A little more than twenty years ago, this space was just a warehouse. Now, in addition to all the games, adult-size “pro karts” share the track with “junior karts” that accommodate young passengers. The go-karts were made in the United States;  the junior karts run at 25 km/h and the pro karts at 60. During the all-you-can race Wednesdays, it’s mostly adults, but weekends bring the families in.

From 2013 to 2016, 401 ran a radio station called 401 Radio which played the top trending hit music at the time. It closed down due to staff moving on to more television and film-related projects, says Dixon. Keeping the spirit of entertainment, Dixon brought live music to the entertainment complex back in January with singers Grace Bakker, Maci Woods, and Gabriel Harvey, was hosted in the facility’s concert hall. Dixon says the night consisted of soft music, neon lights, and a room full of music lovers.

“We had about 100 or so people, we’ve had tons of concerts at 401 and a few more upcoming ones,” says Dixon. “We’ve also had a lot of commercials, TV shows and movies filmed at 401 along with music videos.”

Dixon says some customers are drawn by a sign above the roof from the 401, one of Canada’s busiest highwaysnear Pearson International Airport. But there’s a steady supply of locals nearby in residential West Humber-Claiville, with a population of about 34,100 including 5,970 children and 5,405 youth.

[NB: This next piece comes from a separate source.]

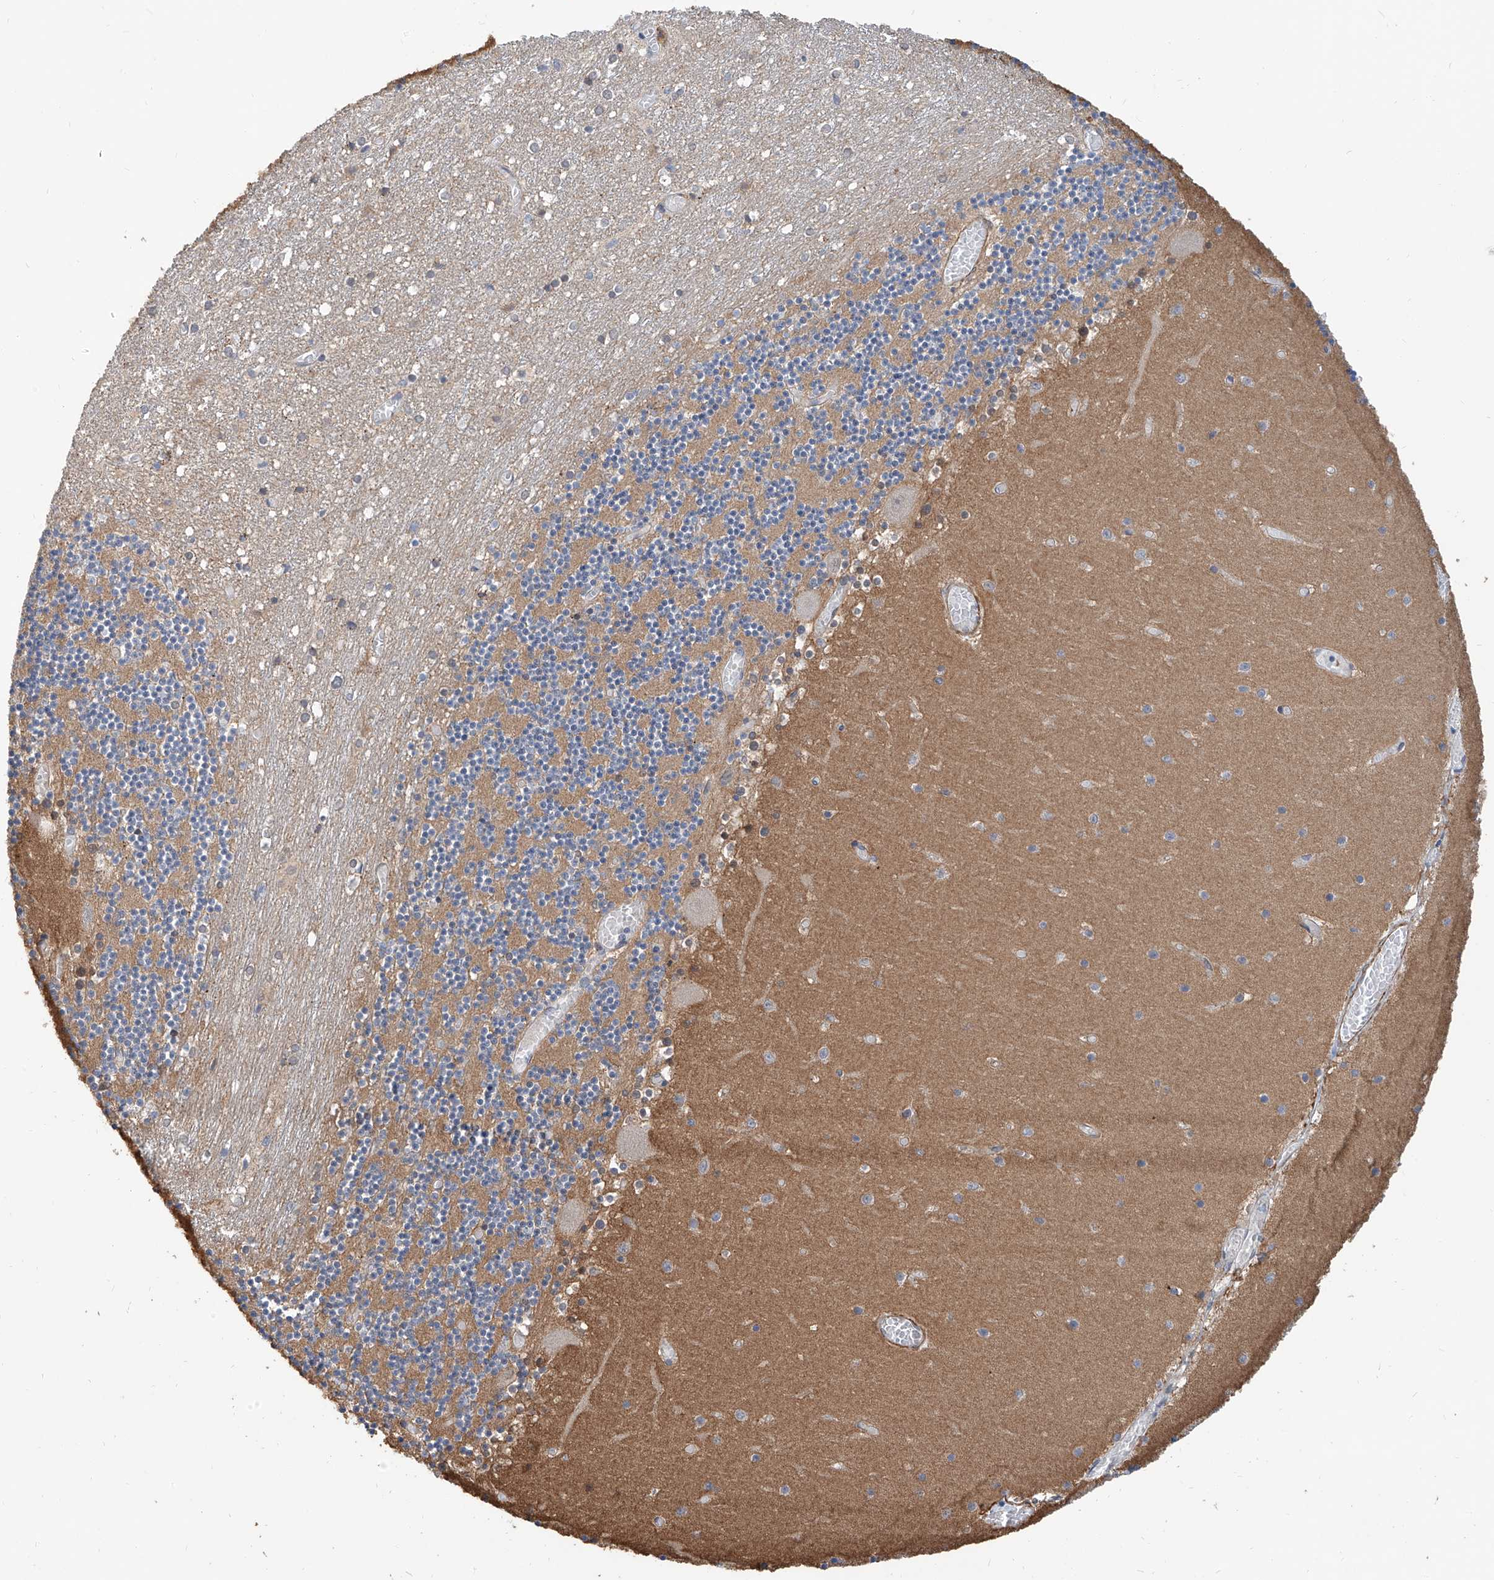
{"staining": {"intensity": "weak", "quantity": ">75%", "location": "cytoplasmic/membranous"}, "tissue": "cerebellum", "cell_type": "Cells in granular layer", "image_type": "normal", "snomed": [{"axis": "morphology", "description": "Normal tissue, NOS"}, {"axis": "topography", "description": "Cerebellum"}], "caption": "A high-resolution photomicrograph shows immunohistochemistry staining of unremarkable cerebellum, which demonstrates weak cytoplasmic/membranous positivity in about >75% of cells in granular layer. The protein of interest is shown in brown color, while the nuclei are stained blue.", "gene": "MAGEE2", "patient": {"sex": "female", "age": 28}}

A local customer, Cassandra Di Iorio describes one of her experiences at 401 Mini-Indy, “I heard about it through a friend, so we decided to go in a group for the pro-karts. By my second race, I really felt the rush. I didn’t want to stop racing.”

Suzanne Verde, a mother of two, says: “My boys love going for the junior karts, my husband and I will ride with one and we make a cute game out of it..” Afterwards, they may do a round of mini-golf. “At least the ride home is nice and quiet,” she says.

(JRN 273/Madeline Fiore)

Next on Dixon’s expansion wish-list is what he calls a “Hydrofield,” — an outdoor go-karting track, community stage, and outdoor mini-golf to take advantage of sun-filled summer days. The adrenaline rush mixed with a breeze of fresh summer air will take the go-karting experience up a notch.

“I think with us giving more expansion and even adding an escape room, I think it’s gonna draw in a lot more attraction and that’s gonna give a place to really come and hang out,” says Dixon.